Giro giro in tondo...ovvero: abbiamo voluto la bicicletta, e adesso pedaliamo che fa bene.

Ci sono dei provvedimenti comunali che per essere compresi vanno esposti nella maniera più completa possibile, altrimenti si rischia di non capire.
E' successo recentemente all'amico Geometra da me interrogato su un argomento di viabilità per ciclisti: il senso unico di via A. Costa.
Fino a poco tempo fa interessava il tratto iniziale della via, circa cinquanta metri, e nell'affrettato commento dell'amico Geometra (pubblicato con il n° 14) era un "nonsenso unico", poichè il ciclista proveniente da ovest e diretto in piazza era obbligato a fare un bel giro dell'oca.
Recentemente il senso unico è stato prolungato fino all'incrocio con via Fariselli, causando un ulteriore allungamento del percorso ciclistico.
E' stato così che mi sono rivolto nuovamente all'amico Geometra per una spiegazione, ma lui è rimasto interdetto, non se l'aspettava questo provvedimento, e non mi ha saputo dare una risposta. Solo dopo aver raccolto le giuste informazioni ha chiarito che la modifica della viabiltà è frutto di un attento e complesso studio che ha coinvolto diversi Assessorati con il beneplacito dalla Polizia Municipale, ed ha come obiettivo il benessere dei cittadini che vanno in bicicletta, soprattutto gli anziani.
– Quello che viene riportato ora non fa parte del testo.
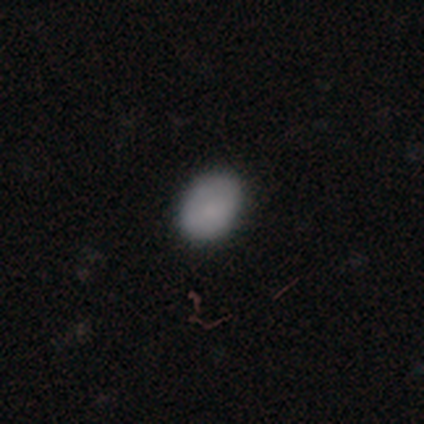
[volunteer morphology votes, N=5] smooth 100%, featured or disk 0%, star or artifact 0%. Down the decision tree: how rounded — round (60%); merging — none (80%).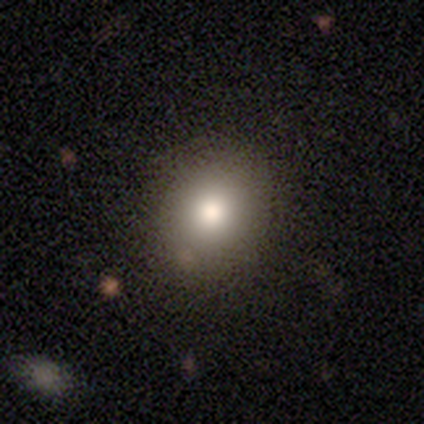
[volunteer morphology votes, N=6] A smooth galaxy with no disk features (67%) that is round (75%).

Vote fractions:
- Smooth or featured? smooth: 67% / featured or disk: 17% / star or artifact: 17%
- How rounded? round: 75% / in between: 25% / cigar-shaped: 0%
- Merging? none: 100% / minor disturbance: 0% / major disturbance: 0% / merger: 0%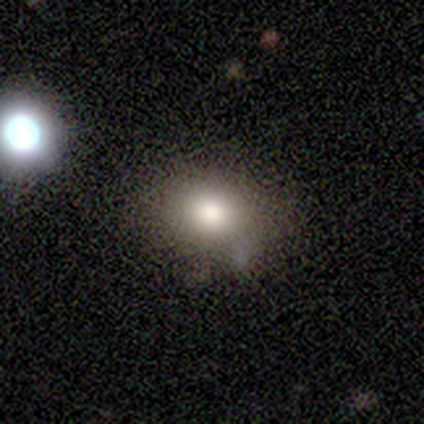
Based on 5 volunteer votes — Volunteers were most divided on "smooth or featured" (2-way tie): smooth: 40%, featured or disk: 40%, star or artifact: 20%. More confident: how rounded — in between (100%); merging — none (50%).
Poi mi ha elencato le varie ragioni. 

Prima: la salute. Come per i pedoni è stato accertato dagli studiosi che diecimila passi giornalieri mantengono il corpo in perfetta forma, così per i ciclisti è stato calcolato in settemila il numero di pedalate per un risultato analogo. Siccome nel nostro piccolo paese i percorsi che interessano lo svolgimento della normale vita dei pensionati ( fare la spesa, andare al bar, o in chiesa, o in biblioteca, ecc.) sono alquanto brevi, si è reso opportuno predisporne l'allungamento.
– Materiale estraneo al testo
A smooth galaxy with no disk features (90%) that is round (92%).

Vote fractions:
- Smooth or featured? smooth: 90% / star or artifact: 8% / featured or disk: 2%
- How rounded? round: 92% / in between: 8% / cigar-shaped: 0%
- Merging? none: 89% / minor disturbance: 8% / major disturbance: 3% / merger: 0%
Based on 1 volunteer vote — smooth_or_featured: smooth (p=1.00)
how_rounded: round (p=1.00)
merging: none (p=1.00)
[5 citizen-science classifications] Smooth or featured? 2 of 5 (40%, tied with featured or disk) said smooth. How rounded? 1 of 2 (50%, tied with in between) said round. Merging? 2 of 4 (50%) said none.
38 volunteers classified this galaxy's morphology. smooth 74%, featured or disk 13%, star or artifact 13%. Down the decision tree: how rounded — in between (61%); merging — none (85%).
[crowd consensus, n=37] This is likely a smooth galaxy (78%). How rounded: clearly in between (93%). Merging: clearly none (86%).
Seconda: lo sviluppo dello sport. Andare in bicicletta è un'attività sportiva, non importa se agonistica, turistica, paesistica o domestica, sempre sport è, e con più se ne fa con più si è sportivi.
Terza: la socializzazione dell'anziano. Allungando il percorso aumentano le occasioni d'incontro con i compaesani, quindi si favorisce lo scambio di opinioni, le chiacchere, e si riduce la solitudine.
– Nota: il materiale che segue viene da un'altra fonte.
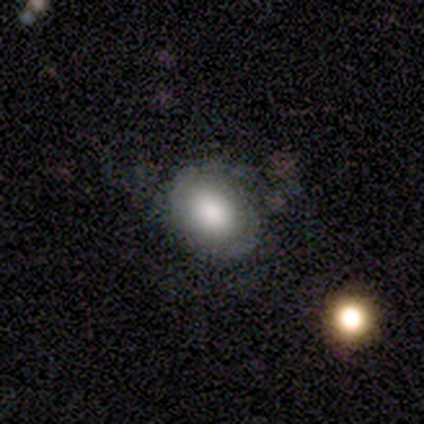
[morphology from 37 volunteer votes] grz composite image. It shows a smooth galaxy with no disk features (62%) that is in between round and cigar-shaped (57%). Merging: none (57%).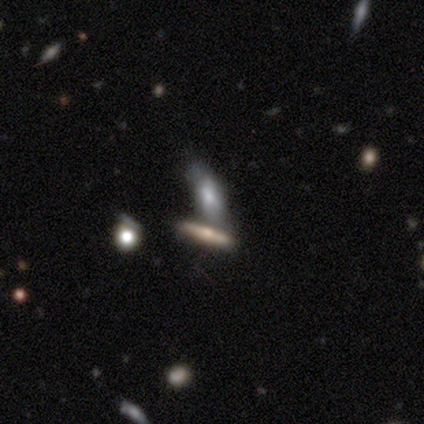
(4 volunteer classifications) A smooth galaxy with no disk features (75%) that is cigar-shaped (100%). Merging: merger (67%).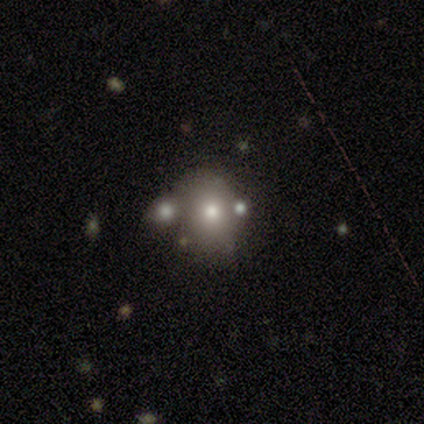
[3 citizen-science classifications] Morphology: type=smooth (67%); roundness=in between (100%); merging=none (50%, tied with minor disturbance).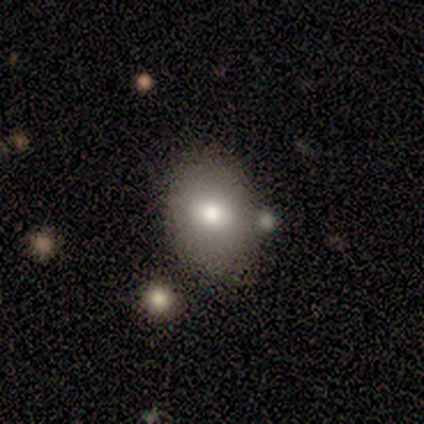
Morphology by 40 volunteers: This appears to be a smooth galaxy with no disk features (75%) that is in between round and cigar-shaped (63%). Merging: none (80%).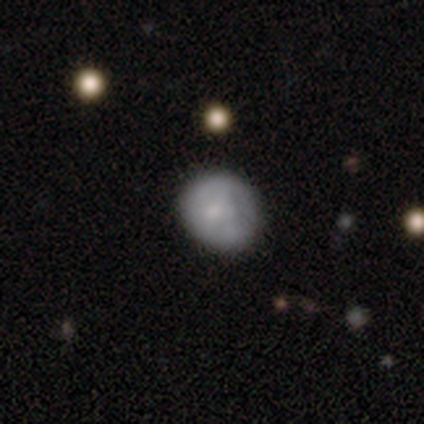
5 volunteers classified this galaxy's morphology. This appears to be a smooth galaxy with no disk features (100%) that is round (80%). Merging: none (100%).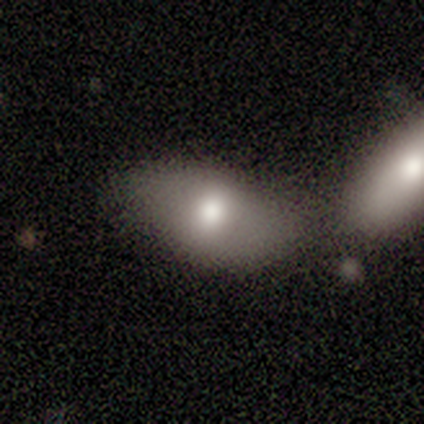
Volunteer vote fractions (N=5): Overall: smooth (80%). How rounded: in between (100%). Merging: merger (100%).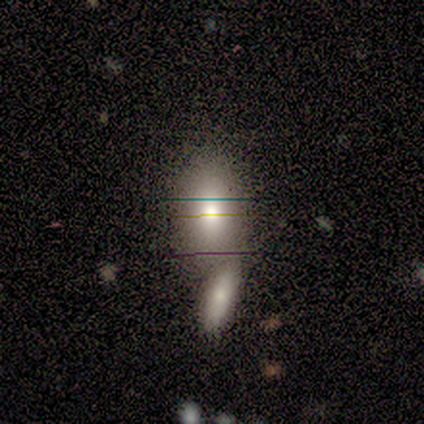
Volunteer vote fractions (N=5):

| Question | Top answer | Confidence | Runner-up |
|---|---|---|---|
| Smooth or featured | smooth | 80% | featured or disk (20%) |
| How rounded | in between | 100% | — |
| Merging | merger | 60% | minor disturbance (20%) |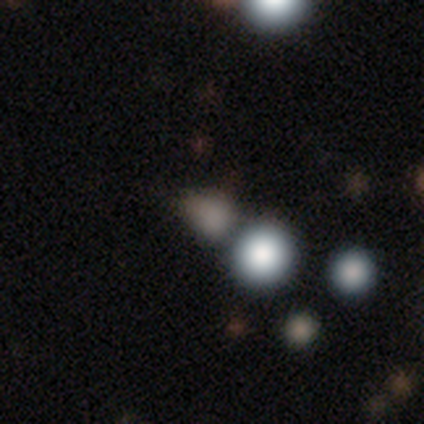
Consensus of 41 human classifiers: Volunteers were most divided on "how rounded": round: 64%, in between: 36%, cigar-shaped: 0%. More confident: smooth or featured — smooth (61%); merging — none (58%).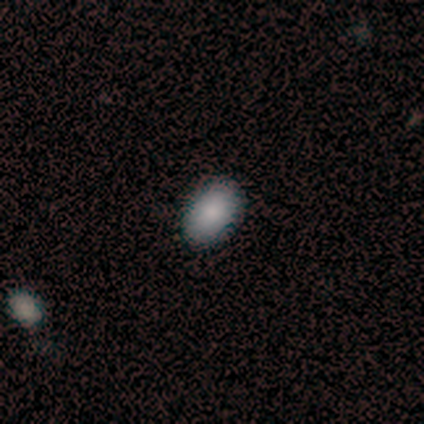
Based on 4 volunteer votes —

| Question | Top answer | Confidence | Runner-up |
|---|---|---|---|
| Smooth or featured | smooth | 100% | — |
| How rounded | in between | 100% | — |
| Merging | none | 75% | minor disturbance (25%) |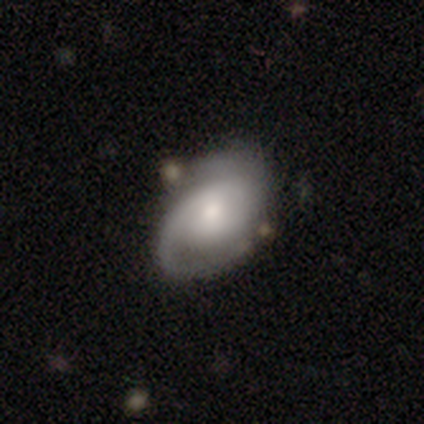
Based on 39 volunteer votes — featured or disk 72%, smooth 23%, star or artifact 5%. Down the decision tree: edge-on disk — no (89%); bar — no (48%); spiral arms — yes (80%); spiral arm count — 2 (70%); spiral winding — medium (55%); bulge size — moderate (48%); merging — none (70%).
Quarta: l'immagine ecologista. Più aumenta il tempo di permanenza sulla bicicletta, più gente pedala per le strade, e più è probabile un'imitazione soprattutto da parte dei nuovi residenti, che sono tanti.
A questo punto ho dovuto prendere atto che il prolungamento del senso unico di via A. Costa è ottimamente motivato, anche se in cuor mio c'è qualcosa che non mi convince del tutto.
Per Norma invece si è trattato del logico sviluppo della vabilità locale: da "nonsenso unico" a doppio nonsenso.
Pure Abelardo si è interessato dell'argomento, e pensando a suo nipote che tutti i giorni fa la spola dal campo sportivo al campetto parrocchiale, ha composto una filastrocca:
     Giro giro in tondo,
     giro mezzo mondo
     per andare in piazza
     dalla mia ragazza:
     percorro Fariselli
     e giù per via Pradelli,
     arrivo in Rimembranza
     pedalo con creanza,
     ma in Trento Trieste
     un'auto m' investe,
     poi via Libertà
     e in piazza sono già.
     Però lei non c'è più
     boia d'un Belzebù.
Nota: il percorso ciclistico della filastrocca è realmente quello più breve per andare in piazza Indipendenza provenendo da via Pirotti, a meno di scendere dalla bici e fare a piedi quasi tutta via A. Costa, o in alternativa dirigersi verso nord in via 2 Giugno, via Pascoli, piazza Martiri e via Libertà.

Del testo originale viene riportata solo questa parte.